General Kenan Evren led a military takeover of the government and declared martial law in September 1980 and in 1981 abolished the two leading political parties amid widespread repression. In elections in 1983, the conservative Motherland Party won the overall majority, and party leader, Turgut Ozal, became prime minister. In 1987, martial law was lifted, except in the four Kurdish-dominated provinces in SE Turkey where a guerrilla campaign by the separatist Kurdistan Workers Party (PKK) had begun in the mid-1980s. In 1987, Ozal was reelected.

In 1989, Ozal succeeded Evren as president, and 300,000 Muslim Turks fled from Bulgaria into Turkey to avoid government sponsored Bulgarianization efforts. During the 1991 Persian Gulf War, Turkey was a strong ally, allowing the United States to launch air strikes against Iraq from Turkish bases.

Turkey closed its borders to prevent Kurdish refugees from entering the country, fearing in increase in Kurdish nationalist activity. In the 1991 elections the conservative True Path Party won the majority and Suleyman Demirel, a former prime minister, again took office.

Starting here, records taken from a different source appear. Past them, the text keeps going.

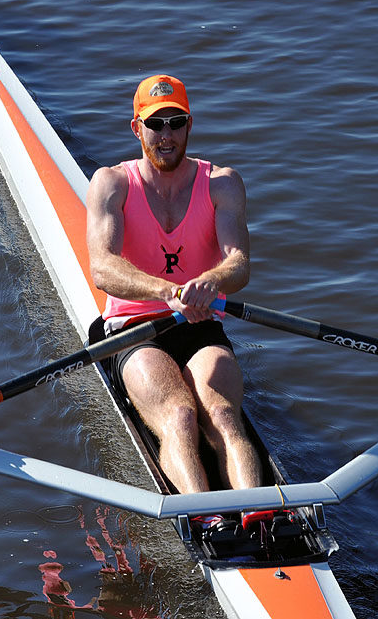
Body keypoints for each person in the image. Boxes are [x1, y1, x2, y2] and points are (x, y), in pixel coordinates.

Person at [86, 74, 262, 494]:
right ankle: (208, 518)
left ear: (189, 124)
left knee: (221, 415)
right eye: (155, 123)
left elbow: (238, 265)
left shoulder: (222, 183)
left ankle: (258, 514)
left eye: (176, 122)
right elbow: (103, 269)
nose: (166, 135)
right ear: (137, 127)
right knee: (180, 415)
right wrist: (167, 291)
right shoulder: (112, 183)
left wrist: (210, 280)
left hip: (199, 323)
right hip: (134, 329)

President Ozal died in 1993. Demirel took over as president, and Tansu Ciller of True Path became Turkey’s first female prime minister.

After an economic boom in the late 1980s, inflation, foreign debt, and deficit spending led to a financial crisis in 1994. Islamic fundamentalists became increasingly popular as religious-based social services supplemented underfunded government services. Turkey continued to fight a guerrilla war with Kurdish separatists in Turkey and N Iraq. Turkey was accused of human-rights violations against civilians, including the razing of villages to deny Kurds safe harbor and the use of torture and summary executions. In 1995, Turkey joined in a customs union with the European Union.

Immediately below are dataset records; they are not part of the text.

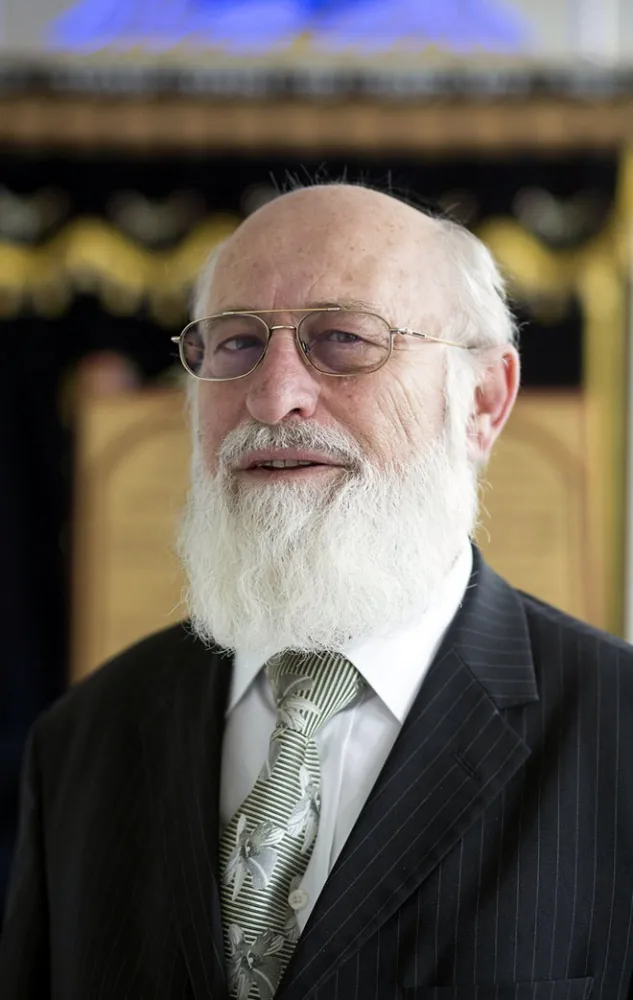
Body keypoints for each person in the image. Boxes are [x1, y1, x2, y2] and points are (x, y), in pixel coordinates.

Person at [1, 183, 632, 1000]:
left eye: (342, 339)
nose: (272, 396)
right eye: (234, 346)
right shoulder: (83, 742)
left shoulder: (619, 734)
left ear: (482, 400)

In 1995, the parliamentary elections gave the islamist Welfare Party, Motherland , and True Path parties nearly equal shares of the vote with the Welfare Party gaining the most. A Welfare–True Path coalition government was formed in 1996, making Welfare leader Necmettin Erbakan prime minister, and ending 75 years of exclusively secular governments in Turkey. The military intervened, however, after Erbakan made overtures to Libya and Iran, and proposed support for Muslim education and culture.

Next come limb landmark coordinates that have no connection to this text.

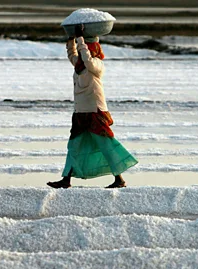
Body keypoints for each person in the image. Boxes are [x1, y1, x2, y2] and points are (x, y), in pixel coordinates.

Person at [47, 24, 138, 189]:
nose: (84, 50)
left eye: (87, 48)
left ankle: (119, 179)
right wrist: (71, 39)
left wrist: (81, 39)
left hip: (95, 111)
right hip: (80, 112)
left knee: (106, 145)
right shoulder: (79, 65)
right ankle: (66, 179)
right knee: (74, 146)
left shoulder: (97, 64)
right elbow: (72, 55)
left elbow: (88, 60)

In 1997 Mesut Yilmaz of the Motherland Party became the new prime minister. The Welfare Party was banned in 1998, and Erbakan was forbidden to participate in politics for five years. Some other Welfare officeholders remained as independents, and many of them reorganized as the Virtue Party.

Yilmaz lost a confidence vote in 1998, and a new government was formed by another former prime minister, Bulent Ecevit, the head of the Democratic Left Party. The 1999 elections confirmed Ecevit as prime minister, heading a three-party coalition government.

High inflation persisted into the late 1990s. Two major earthquakes hit NW Turkey in 1999, killing thousands.

Mutual earthquake aid with Greece led to an improvement of relations between the two nations.

Late in 1999, Turkey was invited to apply for membership in the European Union (EU). President Demirel was banned from seeking a second term by the constitution and Ahmet Necdet Sezer, the president of Turkey’s high court, was elected as president. In 2000 there was another financial crisis that required a $7.5 billion International Monetary Fund (IMF) loan. The Turkish lira was floated and lost 30% of its value.

In 2001, the Virtue Party was banned by Turkey’s high court on charges of pro-Islamic and antisecular activities. Ecevit called for new elections in 2002, and the new Islamic Justice and Development Party won a land slide victory. Abdullah Gul became prime minister because party leader Recep Tayyip Erdogan was banned from running. The new parliament passed a constitutional amendment permitting Erdogan to run for office. He was elected to parliament in a 2003 byelection and then became prime minister. In 2003 Turkey refused to grant the United States permission to invade N Iraq from bases in Turkey, straining U.S.- Turkish relations. Revisions to the penal code, the final part of the package of reforms sought by the EU, were passed by the Turkish parliament in 2004. The EU continues to negotiate for Turkey’s admission in spite of anti-Turkish feeling from some of its members.